1. Politics is anti-utopian; utopia is anti-politics.
We spent this evening’s class going over Bernard Crick’s “A defence of politics against technology” and talking about scientism and technocracy and George Packer’s May 27th New Yorker piece on Silicon Valley and the dream of the frictionless and I, as ever, joined Crick in defending politics against against the plans of the smooth and predictable, against that frictionless dream of techno-utopia.
What would we do, a student asked? I noted we should be so lucky to have such problems as utopia, then shrugged and quoted David Byrne that Heaven is a place. . . where nothing ever happens and let it hang as we packed to leave.
I am political, not utopian.
2. Dreams of utopia are lovely and heartbreaking in ways dreams of politics never will be.
Once home I listened to Jian Ghomeshi’s wonderfully strange and spiky interview with the wonderfully strange and spiky Joni Mitchell as I played spider solitaire on my computer. In the intro to the segment on Mitchell’s recollection of missing Woodstuck, Ghomeshi played her slow, thoughtful lament on what might have been.
And sitting here alone I paused in my solitaire as my throat closed and eyes teared as she sidled her way through the opening lyrics.
What was that?

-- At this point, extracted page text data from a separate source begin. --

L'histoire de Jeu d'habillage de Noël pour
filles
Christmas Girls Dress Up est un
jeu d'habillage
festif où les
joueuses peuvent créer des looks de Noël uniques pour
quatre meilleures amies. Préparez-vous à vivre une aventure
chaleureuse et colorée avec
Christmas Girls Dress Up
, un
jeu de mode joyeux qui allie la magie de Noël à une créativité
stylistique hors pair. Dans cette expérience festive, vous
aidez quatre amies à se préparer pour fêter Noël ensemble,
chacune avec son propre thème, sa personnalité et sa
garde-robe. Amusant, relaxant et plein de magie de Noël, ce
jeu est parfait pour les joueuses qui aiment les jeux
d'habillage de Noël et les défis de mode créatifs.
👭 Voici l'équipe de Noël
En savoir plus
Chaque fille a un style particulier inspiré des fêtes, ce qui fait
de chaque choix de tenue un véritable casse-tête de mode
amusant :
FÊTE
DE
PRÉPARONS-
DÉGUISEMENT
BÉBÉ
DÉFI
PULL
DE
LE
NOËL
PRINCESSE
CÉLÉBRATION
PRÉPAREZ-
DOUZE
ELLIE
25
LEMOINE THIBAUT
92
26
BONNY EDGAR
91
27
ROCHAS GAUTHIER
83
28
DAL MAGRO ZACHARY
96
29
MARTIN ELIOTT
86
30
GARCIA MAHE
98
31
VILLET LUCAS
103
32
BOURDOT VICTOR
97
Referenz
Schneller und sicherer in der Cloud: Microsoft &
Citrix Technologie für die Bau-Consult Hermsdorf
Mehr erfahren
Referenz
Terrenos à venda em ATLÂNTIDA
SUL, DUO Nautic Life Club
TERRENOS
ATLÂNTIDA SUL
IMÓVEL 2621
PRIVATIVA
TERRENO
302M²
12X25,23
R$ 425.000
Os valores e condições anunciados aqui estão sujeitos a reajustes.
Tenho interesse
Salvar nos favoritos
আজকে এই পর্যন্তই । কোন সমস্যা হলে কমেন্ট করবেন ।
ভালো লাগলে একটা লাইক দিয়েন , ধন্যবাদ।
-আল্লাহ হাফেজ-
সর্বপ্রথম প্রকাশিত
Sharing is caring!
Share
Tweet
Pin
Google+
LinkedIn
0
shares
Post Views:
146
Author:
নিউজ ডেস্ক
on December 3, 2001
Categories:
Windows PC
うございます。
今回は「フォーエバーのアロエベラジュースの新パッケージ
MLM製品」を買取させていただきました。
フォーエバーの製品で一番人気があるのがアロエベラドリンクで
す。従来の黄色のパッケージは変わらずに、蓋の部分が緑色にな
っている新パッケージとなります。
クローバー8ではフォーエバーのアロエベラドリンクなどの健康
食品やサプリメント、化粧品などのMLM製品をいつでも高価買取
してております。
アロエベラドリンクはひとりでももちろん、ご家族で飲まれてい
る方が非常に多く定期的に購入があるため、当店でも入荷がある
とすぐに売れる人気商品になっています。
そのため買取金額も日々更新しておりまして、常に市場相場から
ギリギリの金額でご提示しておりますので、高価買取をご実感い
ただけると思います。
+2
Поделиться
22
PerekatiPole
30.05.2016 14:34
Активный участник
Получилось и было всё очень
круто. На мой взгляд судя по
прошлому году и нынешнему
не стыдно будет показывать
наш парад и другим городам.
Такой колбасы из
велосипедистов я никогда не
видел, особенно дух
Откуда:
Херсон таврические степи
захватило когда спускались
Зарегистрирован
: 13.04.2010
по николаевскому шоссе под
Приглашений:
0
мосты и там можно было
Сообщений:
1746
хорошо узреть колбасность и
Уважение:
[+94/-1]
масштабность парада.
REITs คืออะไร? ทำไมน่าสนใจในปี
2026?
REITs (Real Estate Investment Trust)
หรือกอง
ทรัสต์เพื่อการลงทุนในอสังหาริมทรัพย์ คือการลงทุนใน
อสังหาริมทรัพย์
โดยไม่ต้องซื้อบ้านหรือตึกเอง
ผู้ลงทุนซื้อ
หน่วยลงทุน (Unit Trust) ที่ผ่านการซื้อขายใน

Why did this happen? How could that song do that to me?
Mitchell noted that had she actually gone to Woodstock she couldn’t have written the song, that the bullshit and backbiting of what really was would have torn up an undreamt garden.
I am anti-utopian because utopias are not possible; if I thought they were possible, would I be utopian? Could we really have a dreamt-of garden?
. . . and thus the lovely heartbreak.